The rationale of the use of GH together with stem cells administration comes not only for the already described actions of the hormone (for instance cells survival, and stem cells proliferation, differentiation and migration), but also from the fact that GH induces the expression of a number of factors with known neurotrophic and cardiac activity. For example, IGF-I, EGF, FGF, VEGF, BDNF, EPO, etc. [1]. In addition, it would not be necessary a long time GH administration, therefore avoiding the apparition of possible undesirable side-effects. Even more, GH could be administered early after the brain or cardiac injuries, before stem cells could be implanted.
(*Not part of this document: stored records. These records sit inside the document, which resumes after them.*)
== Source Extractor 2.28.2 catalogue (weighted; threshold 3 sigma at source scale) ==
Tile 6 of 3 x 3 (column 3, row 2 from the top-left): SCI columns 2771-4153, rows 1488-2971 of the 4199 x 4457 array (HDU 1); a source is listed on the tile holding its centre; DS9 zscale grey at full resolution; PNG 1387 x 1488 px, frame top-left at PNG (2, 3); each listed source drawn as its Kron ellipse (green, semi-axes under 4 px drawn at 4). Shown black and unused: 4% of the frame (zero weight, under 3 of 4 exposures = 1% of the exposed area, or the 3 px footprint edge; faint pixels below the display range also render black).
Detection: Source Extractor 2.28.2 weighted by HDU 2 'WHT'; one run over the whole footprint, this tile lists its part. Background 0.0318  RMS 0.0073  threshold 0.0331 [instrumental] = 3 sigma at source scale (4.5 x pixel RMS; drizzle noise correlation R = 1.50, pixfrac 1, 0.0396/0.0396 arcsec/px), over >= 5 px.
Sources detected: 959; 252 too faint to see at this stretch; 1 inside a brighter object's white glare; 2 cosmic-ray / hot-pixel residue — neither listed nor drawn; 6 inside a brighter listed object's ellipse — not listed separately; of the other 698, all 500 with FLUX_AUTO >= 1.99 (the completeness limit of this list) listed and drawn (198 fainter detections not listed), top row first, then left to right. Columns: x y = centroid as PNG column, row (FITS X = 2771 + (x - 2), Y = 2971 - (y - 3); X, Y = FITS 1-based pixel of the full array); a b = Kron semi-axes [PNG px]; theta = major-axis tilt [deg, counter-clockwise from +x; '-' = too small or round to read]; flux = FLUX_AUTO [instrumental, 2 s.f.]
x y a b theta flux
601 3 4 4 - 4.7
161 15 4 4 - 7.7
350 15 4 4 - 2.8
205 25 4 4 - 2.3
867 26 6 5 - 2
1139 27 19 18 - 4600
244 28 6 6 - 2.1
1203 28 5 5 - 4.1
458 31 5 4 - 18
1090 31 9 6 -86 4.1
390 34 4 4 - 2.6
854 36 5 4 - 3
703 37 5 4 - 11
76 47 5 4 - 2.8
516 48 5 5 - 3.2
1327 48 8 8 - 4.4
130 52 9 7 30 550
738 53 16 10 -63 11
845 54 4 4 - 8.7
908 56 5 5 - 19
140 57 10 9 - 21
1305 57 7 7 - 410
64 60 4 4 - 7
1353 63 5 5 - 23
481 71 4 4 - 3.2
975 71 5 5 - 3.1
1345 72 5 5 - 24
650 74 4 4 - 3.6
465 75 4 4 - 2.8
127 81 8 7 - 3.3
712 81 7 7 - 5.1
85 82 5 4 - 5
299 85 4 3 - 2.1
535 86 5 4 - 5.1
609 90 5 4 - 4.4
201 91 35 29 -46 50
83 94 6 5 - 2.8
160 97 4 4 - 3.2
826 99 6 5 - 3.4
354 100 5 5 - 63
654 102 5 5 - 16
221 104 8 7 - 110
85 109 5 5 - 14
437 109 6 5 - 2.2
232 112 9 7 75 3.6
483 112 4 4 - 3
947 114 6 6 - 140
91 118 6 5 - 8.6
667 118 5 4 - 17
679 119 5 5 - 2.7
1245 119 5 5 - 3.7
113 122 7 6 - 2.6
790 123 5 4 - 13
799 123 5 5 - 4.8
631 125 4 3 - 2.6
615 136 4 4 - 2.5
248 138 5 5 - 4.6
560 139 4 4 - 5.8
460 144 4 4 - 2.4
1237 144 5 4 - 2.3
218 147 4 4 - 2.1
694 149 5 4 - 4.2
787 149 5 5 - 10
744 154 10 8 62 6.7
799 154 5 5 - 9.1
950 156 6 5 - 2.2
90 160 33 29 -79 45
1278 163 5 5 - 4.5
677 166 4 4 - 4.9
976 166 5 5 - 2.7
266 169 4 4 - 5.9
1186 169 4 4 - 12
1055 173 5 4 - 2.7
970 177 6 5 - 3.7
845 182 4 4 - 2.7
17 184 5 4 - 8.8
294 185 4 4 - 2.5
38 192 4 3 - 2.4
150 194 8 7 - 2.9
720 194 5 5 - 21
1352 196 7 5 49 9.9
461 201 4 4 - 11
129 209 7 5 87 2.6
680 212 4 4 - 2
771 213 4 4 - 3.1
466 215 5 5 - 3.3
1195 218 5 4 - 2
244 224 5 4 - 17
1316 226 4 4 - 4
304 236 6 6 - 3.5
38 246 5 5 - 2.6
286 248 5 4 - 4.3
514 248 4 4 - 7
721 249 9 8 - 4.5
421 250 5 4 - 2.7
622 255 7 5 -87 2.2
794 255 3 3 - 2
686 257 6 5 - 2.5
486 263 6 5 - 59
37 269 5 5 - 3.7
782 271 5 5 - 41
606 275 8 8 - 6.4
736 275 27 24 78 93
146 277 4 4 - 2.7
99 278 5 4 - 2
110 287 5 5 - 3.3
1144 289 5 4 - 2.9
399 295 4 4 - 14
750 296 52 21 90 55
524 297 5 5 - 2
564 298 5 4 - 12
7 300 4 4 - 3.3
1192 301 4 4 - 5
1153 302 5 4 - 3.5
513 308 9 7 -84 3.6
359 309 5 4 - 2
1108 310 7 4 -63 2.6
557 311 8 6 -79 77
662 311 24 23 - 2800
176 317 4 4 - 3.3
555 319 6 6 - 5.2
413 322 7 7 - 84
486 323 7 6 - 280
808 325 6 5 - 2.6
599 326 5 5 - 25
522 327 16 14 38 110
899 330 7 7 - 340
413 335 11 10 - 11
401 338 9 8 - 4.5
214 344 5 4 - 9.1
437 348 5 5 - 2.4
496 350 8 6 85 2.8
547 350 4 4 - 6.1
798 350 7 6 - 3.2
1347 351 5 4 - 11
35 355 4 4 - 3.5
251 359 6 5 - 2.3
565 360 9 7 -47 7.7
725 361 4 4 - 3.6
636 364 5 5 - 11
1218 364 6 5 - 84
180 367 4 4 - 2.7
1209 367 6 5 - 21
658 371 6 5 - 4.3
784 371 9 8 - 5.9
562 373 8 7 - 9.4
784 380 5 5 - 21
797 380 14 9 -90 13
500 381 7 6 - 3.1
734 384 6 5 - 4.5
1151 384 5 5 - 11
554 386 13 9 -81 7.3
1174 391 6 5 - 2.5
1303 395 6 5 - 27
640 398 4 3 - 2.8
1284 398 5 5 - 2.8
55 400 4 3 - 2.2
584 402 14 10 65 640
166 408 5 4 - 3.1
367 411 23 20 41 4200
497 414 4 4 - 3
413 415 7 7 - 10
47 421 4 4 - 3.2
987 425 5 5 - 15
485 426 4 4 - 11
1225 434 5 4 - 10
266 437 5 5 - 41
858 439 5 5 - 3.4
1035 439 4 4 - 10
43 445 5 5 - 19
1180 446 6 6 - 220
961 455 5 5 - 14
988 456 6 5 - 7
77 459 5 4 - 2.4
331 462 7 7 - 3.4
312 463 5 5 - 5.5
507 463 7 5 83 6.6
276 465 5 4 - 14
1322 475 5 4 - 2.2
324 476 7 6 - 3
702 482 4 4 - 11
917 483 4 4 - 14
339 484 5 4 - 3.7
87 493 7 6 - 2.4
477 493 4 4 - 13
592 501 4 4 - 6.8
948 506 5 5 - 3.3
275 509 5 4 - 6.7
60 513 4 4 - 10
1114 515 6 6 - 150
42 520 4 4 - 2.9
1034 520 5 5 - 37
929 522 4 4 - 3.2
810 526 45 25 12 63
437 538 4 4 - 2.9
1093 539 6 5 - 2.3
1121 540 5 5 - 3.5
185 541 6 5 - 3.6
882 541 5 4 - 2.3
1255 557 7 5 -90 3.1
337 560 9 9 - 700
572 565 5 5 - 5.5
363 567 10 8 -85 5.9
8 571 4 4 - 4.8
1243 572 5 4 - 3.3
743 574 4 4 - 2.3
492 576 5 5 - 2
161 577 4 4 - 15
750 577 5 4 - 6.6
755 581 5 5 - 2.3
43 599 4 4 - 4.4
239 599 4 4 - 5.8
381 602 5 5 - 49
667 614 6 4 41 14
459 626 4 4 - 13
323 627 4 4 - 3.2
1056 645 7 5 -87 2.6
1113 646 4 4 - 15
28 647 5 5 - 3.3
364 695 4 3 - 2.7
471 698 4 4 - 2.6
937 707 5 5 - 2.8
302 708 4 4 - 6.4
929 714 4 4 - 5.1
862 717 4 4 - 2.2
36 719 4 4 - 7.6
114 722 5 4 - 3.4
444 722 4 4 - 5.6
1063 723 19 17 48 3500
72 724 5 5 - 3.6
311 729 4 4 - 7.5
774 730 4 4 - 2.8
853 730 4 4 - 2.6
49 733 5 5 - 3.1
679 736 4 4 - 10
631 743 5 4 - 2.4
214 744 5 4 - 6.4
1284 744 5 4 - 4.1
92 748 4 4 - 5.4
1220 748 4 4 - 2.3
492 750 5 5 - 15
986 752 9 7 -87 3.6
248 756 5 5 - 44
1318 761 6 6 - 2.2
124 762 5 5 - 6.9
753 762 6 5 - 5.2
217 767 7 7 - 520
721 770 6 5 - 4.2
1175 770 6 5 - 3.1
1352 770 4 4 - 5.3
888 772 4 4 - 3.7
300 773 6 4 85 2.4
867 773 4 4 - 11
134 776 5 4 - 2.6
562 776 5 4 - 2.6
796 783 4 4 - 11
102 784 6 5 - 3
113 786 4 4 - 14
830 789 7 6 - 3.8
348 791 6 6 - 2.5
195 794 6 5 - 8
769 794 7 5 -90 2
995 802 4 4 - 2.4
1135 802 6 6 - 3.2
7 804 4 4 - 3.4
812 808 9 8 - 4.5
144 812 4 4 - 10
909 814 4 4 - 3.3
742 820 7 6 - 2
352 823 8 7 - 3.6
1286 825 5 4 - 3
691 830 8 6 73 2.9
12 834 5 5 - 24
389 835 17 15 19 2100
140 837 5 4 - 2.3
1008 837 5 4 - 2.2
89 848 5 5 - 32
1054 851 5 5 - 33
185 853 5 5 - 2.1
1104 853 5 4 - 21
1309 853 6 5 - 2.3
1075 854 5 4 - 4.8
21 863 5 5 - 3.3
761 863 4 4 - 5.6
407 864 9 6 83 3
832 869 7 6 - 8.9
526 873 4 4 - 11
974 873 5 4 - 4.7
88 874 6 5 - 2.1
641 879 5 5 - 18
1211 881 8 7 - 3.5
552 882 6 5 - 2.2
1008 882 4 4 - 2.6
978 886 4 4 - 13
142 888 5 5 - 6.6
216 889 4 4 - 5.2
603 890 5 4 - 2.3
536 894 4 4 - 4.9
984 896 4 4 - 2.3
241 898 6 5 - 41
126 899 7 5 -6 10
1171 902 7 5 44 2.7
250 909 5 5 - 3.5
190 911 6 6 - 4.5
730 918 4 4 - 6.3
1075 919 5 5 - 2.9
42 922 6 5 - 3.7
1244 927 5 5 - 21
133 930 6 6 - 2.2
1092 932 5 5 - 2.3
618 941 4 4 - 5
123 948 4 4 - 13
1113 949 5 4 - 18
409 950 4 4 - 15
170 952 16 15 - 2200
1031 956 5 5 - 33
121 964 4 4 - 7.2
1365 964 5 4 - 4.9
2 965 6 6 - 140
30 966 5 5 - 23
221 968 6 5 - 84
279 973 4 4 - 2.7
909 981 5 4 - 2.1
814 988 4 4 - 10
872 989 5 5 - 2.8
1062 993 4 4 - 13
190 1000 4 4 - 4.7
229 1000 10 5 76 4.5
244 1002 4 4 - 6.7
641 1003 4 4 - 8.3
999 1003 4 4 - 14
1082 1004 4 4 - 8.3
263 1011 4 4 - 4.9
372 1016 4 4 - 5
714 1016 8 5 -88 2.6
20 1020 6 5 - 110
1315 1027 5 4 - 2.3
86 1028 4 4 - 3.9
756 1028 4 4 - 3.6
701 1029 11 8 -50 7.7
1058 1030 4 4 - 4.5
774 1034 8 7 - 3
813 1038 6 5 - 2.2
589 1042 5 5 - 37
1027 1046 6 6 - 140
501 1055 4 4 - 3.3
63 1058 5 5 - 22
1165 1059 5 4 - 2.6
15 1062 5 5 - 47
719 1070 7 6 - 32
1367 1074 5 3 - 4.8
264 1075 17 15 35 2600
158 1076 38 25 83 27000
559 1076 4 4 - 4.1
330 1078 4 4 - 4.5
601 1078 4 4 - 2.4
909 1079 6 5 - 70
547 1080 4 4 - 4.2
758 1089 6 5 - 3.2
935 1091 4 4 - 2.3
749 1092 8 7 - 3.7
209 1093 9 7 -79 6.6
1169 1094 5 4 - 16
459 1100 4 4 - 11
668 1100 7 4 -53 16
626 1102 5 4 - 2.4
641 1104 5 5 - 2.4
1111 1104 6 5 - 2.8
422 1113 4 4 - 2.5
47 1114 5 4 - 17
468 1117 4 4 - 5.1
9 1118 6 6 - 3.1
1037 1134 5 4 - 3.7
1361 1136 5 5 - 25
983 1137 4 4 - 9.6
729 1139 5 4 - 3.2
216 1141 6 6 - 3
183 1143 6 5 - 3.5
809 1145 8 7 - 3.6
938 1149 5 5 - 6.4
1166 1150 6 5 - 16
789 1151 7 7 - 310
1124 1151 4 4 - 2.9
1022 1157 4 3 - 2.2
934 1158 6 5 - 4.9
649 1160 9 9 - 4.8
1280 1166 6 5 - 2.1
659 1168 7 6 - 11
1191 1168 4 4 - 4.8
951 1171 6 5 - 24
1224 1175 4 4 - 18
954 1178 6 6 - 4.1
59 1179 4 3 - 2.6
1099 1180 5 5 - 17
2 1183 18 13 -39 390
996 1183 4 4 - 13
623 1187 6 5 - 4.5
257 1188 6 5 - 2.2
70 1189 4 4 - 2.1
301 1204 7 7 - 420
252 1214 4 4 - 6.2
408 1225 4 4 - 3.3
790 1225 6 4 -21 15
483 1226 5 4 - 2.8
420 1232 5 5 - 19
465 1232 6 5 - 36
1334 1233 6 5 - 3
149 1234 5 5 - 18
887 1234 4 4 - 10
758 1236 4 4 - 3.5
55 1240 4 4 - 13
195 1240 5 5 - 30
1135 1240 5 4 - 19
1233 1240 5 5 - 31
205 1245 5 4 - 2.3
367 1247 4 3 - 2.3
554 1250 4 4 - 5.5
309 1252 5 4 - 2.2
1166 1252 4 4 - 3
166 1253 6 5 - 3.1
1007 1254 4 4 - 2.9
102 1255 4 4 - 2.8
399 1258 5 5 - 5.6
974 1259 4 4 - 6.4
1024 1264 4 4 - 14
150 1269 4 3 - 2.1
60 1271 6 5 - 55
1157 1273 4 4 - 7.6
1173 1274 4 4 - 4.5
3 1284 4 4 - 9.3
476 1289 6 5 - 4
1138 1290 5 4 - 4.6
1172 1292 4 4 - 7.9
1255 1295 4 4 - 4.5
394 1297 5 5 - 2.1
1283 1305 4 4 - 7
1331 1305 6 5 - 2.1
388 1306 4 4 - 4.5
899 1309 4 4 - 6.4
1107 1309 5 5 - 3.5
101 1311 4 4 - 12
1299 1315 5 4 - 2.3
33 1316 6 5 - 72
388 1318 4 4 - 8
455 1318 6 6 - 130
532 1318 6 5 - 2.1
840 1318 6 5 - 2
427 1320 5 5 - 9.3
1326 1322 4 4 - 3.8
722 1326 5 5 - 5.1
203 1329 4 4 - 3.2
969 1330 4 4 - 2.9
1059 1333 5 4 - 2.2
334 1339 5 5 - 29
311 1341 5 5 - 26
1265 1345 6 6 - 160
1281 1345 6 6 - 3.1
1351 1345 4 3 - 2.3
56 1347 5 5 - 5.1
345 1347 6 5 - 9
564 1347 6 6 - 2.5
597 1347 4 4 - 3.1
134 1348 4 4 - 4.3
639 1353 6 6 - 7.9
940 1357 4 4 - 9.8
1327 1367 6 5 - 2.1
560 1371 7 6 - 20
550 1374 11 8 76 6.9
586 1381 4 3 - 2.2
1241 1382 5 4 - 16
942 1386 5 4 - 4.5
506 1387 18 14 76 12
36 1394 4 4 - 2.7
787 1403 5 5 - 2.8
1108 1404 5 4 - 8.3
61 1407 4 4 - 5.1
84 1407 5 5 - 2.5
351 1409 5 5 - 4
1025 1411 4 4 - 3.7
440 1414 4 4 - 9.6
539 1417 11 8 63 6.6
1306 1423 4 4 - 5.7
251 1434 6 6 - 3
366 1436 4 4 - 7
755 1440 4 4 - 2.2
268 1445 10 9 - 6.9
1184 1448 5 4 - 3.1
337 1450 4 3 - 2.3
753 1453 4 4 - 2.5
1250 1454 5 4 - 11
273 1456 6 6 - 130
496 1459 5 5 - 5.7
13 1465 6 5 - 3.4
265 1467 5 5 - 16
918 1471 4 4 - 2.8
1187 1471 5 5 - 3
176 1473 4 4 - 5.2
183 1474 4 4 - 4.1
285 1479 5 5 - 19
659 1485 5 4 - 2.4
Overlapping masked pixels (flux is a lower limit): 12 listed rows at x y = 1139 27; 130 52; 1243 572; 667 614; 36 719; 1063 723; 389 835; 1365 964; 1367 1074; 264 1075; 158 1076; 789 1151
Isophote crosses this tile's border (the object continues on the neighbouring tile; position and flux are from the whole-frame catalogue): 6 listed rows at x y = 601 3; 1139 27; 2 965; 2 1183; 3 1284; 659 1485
With regard to stem cells administration, although it is not well established what would be the optimal window of time or the number of cells needed for that administration, it seems clear that the sooner they were administered and the higher the number the better the results would be. In this sense, we believe it would interesting to create a bank of adult stem cells in which, from a certain age, a certain person could store cryopreserved their own stem cells, so that if he/she later suffer a neurological or cardiac emergency their own cells would be available for a prompt administration, without needing to wait until these cells were harvested and proliferated. Harvesting would be not a problem, but reaching the needed amount of stem cells needed for the implant could represent a life-threatening time. This is schematized in Figure 6.  Lastly, the best way for administration of stem cells seems to be intrathecally, for neurological injuries, whenever they do not increase brain inflammation and the immune response associated with stroke and TBI, although new neurosurgical techniques utilizing stereotaxy for intracerebral implants are very promising. On the other hand, intra-arterial administration seems to be more effective than intravenous, since avoids microemboli formation and the loss of a large number of cells in lungs.

CONCLUSION

Stem cells implants from many different sources are a potential solution for several acquired neural and cardiac injuries. However, the time window for these implants achieve maximum restorative effectiveness is still under debate and dependent on the type and severity of existing damage, as it happens with the number of cells which need to be administered and the route of administration. The administration of GH, regardless of whether the patient is GH-deficient or not, can be an effective tool to make treatments with stem cells more efficient in these diseases.

ACKNOWLEDGEMENT

This study has been funded by Foundation Foltra (Teo, Spain).

CONFLICT OF INTERESTS

The authors declare that no conflict of interests exists.